Любой международный трибунал — вмешательство во внутренние дела страны, чьи граждане оказываются под следствием. Вопрос в другом: в каких случаях такая интернационализация Фемиды оправданна или неизбежна, и с какими издержками это связано. Отбросим как не подлежащий повторению пример трибуналов в Нюрнберге и Токио, когда военных преступников судили международным судом. Война была мировой, а коалиция победителей — слишком большой и неоднородной. По итогам менее глобальных войн победители предпочитают передавать проигравших на суд своей страны, как это сделали американцы с Саддамом Хусейном (любому арабисту ясно, что экс-диктатор не прожил бы и двух суток после смены американского караула у его камеры на иракский).
Но есть и другие ситуации, когда национальная судебная система не может вершить правый суд. Причины могут быть разными. Первая — когда подозреваемый — "государственный человек", но его государство не потерпело военного поражения, а сам он не "взят в плен". Тогда либо под внутренним, либо под внешним давлением процесс выносится за границу. Примеры — трибунал ООН в Сьерра-Леоне или суд по "делу Локерби", когда Ливия, зажатая санкциями, выдала обвиняемых во взрыве американского самолета — но не Англии или США, а голландским судьям. Кто-то внутри страны может быть недоволен, что "своих выдали", но большинство населения готово заплатить такую цену за то, чтобы "закрыть страницу", позорящую страну.

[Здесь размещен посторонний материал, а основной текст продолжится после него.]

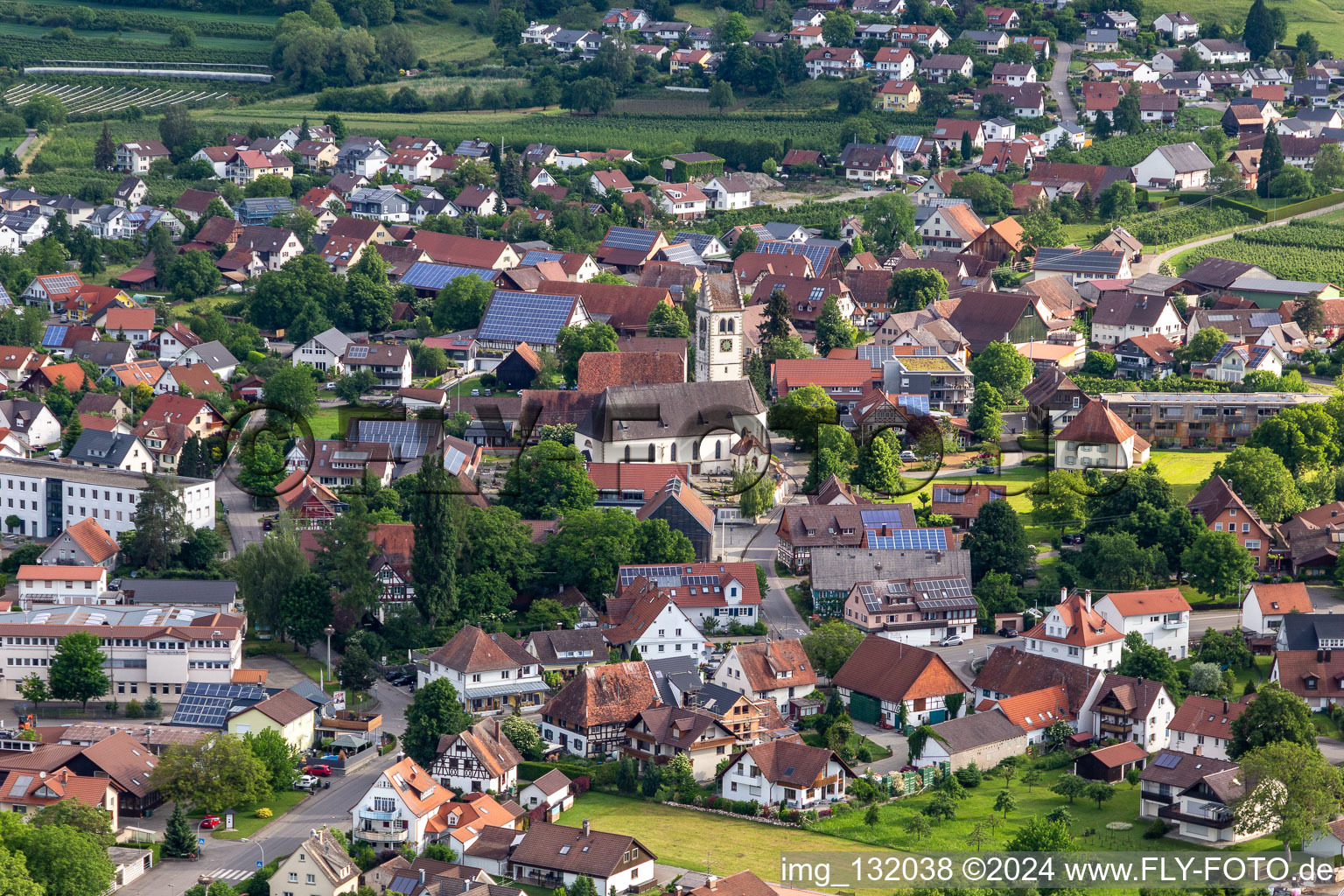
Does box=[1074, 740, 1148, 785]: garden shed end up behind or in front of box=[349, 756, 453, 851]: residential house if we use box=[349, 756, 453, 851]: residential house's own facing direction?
behind

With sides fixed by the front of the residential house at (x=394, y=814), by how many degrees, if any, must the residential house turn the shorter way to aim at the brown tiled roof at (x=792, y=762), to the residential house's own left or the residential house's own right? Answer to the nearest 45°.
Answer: approximately 135° to the residential house's own left

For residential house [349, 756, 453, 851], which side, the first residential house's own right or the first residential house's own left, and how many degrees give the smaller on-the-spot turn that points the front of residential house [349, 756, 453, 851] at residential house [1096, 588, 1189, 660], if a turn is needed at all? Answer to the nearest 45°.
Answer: approximately 135° to the first residential house's own left

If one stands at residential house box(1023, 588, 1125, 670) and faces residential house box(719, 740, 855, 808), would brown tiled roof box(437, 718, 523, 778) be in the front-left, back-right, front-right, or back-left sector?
front-right

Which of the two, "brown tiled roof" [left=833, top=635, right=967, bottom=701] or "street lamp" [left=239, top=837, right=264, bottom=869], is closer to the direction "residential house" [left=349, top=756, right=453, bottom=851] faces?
the street lamp

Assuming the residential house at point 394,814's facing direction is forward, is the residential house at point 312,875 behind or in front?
in front

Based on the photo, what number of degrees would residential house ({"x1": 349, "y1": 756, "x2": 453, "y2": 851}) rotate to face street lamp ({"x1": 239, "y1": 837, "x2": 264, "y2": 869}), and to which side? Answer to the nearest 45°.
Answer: approximately 45° to its right

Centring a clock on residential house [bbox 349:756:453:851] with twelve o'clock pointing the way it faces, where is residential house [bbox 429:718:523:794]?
residential house [bbox 429:718:523:794] is roughly at 6 o'clock from residential house [bbox 349:756:453:851].

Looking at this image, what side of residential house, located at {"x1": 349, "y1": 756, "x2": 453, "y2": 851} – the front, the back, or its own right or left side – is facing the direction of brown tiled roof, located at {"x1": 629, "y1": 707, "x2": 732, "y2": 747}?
back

А как быть, когда масштаб преступлений выходит за национальные границы? Это и международный трибунал по Руанде, и трибунал по Югославии. Кто кого должен судить: хорваты — сербов, а сербы — хорватов? Или каждый — своих? Обиженных на любой приговор будет не меньше, чем довольных. Единственный выход — суд международный.
Ливанский же случай, при всей типичности, уникален. Ливан утратил суверенитет еще до того, как получил независимость. В XIX веке Франция взяла под покровительство христиан-маронитов, Россия православных, Англия — друзов. В прошлом веке к этой картине добавились новые измерения: Сирия, которая не смирилась, что Ливан стал самостоятельным государством; палестинцы, которые создали в Ливане свое "квазигосударство"; Израиль, которому палестинцы угрожали; Иран, помогающий шиитам. За каждой внутриливанской силой всегда стояла сила внешняя. А потому ни одна сила не могла одержать полную победу: поражение другой стороны слишком сильно задело бы ее покровителей. После гражданской войны 1958 года в ливанской политике установился принцип: "Ля галиб уа ля маглюб" — "Ни победителей, ни побежденных".
В этих условиях международный трибунал — это суд не незаинтересованной третьей стороны, а "сборной покровителей". Представьте, что председатель суда — дядя потерпевшего, а его заседатели — двоюродные дедушки подсудимого. А если еще выяснится, что за убийством стояла Сирия? Сирия "тянет" за собой весь ближневосточный узел, Ирак и проблему борьбы с терроризмом. В общем, ливанский случай беспрецедентен. Велик риск, что он подорвет легитимность самого понятия международного суда.